To evaluate the performance of a model on a dataset, we need to measure how well the model predictions match the observed data.

For regression models, the most commonly used metric is the mean squared error (MSE), which is calculated as:

MSE = (1/n)*Σ(y_{i} – f(x_{i}))^{2}

where:

**n:**Total number of observations**y**The response value of the i_{i}:^{th}observation**f(x**The predicted response value of the i_{i}):^{th}observation

The closer the model predictions are to the observations, the smaller the MSE will be.

However, we only care about **test MSE** – the MSE when our model is applied to unseen data. This is because we only care about how the model will perform on unseen data, not existing data.

For example, it’s nice if a model that predicts stock market prices has a low MSE on historical data, but we *really* want to be able to use the model to accurately forecast future data.

It turns out that the test MSE can always be decomposed into two parts:

**(1) The variance:** Refers to the amount by which our function *f* would change if we estimated it using a different training set.

**(2) The bias:** Refers to the error that is introduced by approximating a real-life problem, which may be extremely complicated, by a much simpler model.

Written in mathematical terms:

Test MSE = Var(*f̂(*x_{0})) + [Bias(*f̂(*x_{0}))]^{2} + Var(ε)

Test MSE = Variance + Bias^{2} + Irreducible error

The third term, the irreducible error, is the error that cannot be reduced by any model simply because there always exists *some* noise in the relationship between the set of explanatory variables and the response variable.

Models that have **high bias** tend to have **low variance**. For example, linear regression models tend to have high bias (assumes a simple linear relationship between explanatory variables and response variable) and low variance (model estimates won’t change much from one sample to the next).

However, models that have **low bias** tend to have **high variance**. For example, complex non-linear models tend to have low bias (does not assume a certain relationship between explanatory variables and response variable) with high variance (model estimates can change a lot from one training sample to the next).

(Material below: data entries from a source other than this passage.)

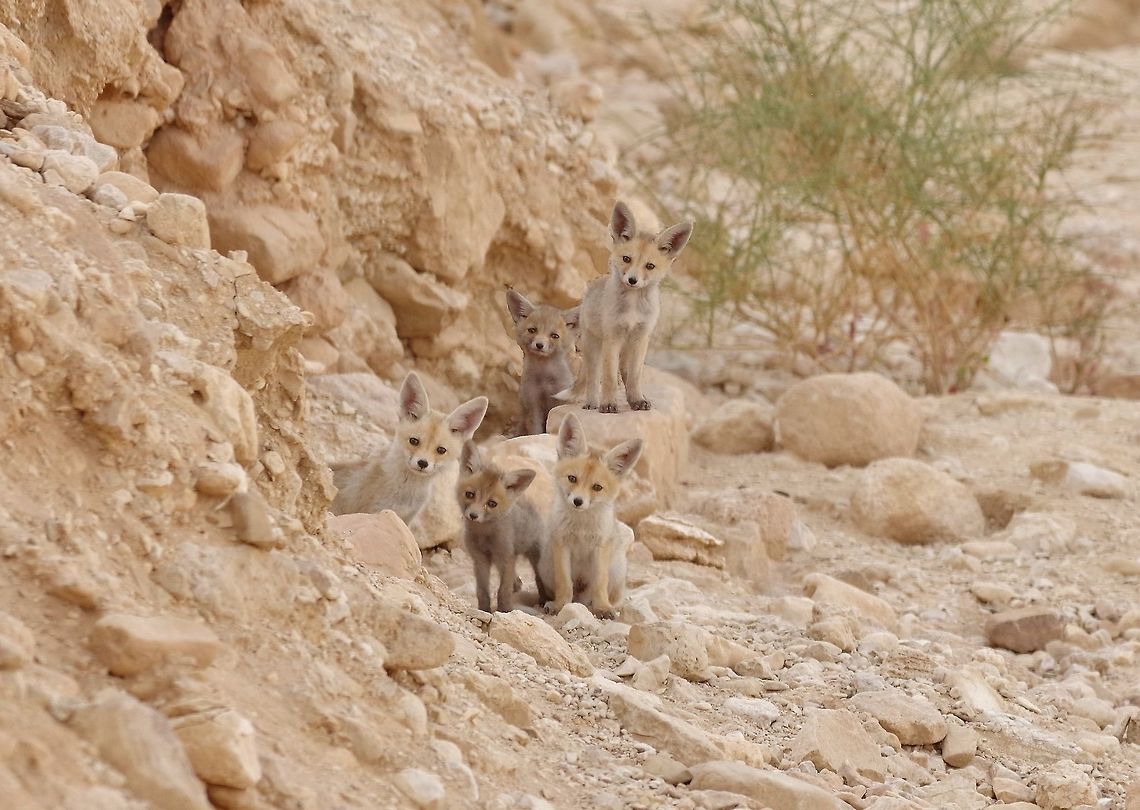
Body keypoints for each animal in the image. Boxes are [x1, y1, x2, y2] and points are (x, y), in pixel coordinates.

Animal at [331, 372, 488, 525]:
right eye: (414, 441)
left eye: (441, 450)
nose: (423, 463)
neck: (408, 493)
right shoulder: (376, 512)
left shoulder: (406, 518)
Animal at [456, 441, 549, 613]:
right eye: (470, 494)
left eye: (492, 503)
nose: (473, 515)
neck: (484, 535)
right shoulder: (480, 559)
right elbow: (482, 590)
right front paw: (484, 610)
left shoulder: (506, 556)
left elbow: (503, 590)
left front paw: (505, 610)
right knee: (516, 580)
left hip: (534, 557)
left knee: (539, 578)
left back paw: (543, 599)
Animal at [506, 289, 579, 436]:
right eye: (532, 330)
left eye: (554, 336)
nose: (539, 345)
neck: (545, 379)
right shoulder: (533, 404)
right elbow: (536, 431)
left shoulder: (560, 402)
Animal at [538, 413, 642, 619]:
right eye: (572, 478)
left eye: (597, 487)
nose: (578, 501)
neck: (581, 526)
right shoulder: (562, 543)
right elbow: (564, 583)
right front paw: (560, 605)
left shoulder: (600, 546)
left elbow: (600, 583)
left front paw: (602, 608)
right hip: (545, 566)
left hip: (617, 568)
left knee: (605, 594)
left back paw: (610, 606)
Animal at [561, 201, 693, 413]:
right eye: (626, 259)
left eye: (650, 266)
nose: (632, 280)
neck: (632, 308)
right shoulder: (612, 337)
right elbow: (608, 378)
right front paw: (608, 404)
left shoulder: (641, 338)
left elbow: (634, 377)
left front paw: (637, 399)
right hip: (594, 348)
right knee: (592, 378)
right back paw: (592, 402)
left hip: (627, 348)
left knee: (624, 373)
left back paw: (633, 400)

**The Bias-Variance Tradeoff**

The **bias-variance tradeoff **refers to the tradeoff that takes place when we choose to lower bias which typically increases variance, or lower variance which typically increases bias.

The following chart offers a way to visualize this tradeoff:

The total error decreases as the complexity of a model increases but only up to a certain point. Past a certain point, variance begins to increase and total error also begins to increase.

In practice, we only care about minimizing the total error of a model, not necessarily minimizing the variance or bias. It turns out that the way to minimize the total error is to strike the right balance between variance and bias.

In other words, we want a model that is complex enough to capture the true relationship between the explanatory variables and the response variable, but not overly complex such that it finds patterns that don’t really exist.

When a model is too complex, it **overfits** the data. This happens because it works too hard to find patterns in the training data that are just caused by random chance. This type of model is likely to perform poorly on unseen data.

But when a model is too simple, it **underfits** the data. This happens because it assumes the true relationship between the explanatory variables and the response variable is more simple than it actually is.

The way to pick optimal models in machine learning is to strike the balance between bias and variance such that we can minimize the test error of the model on future unseen data.

In practice, the most common way to minimize test MSE is to use cross-validation.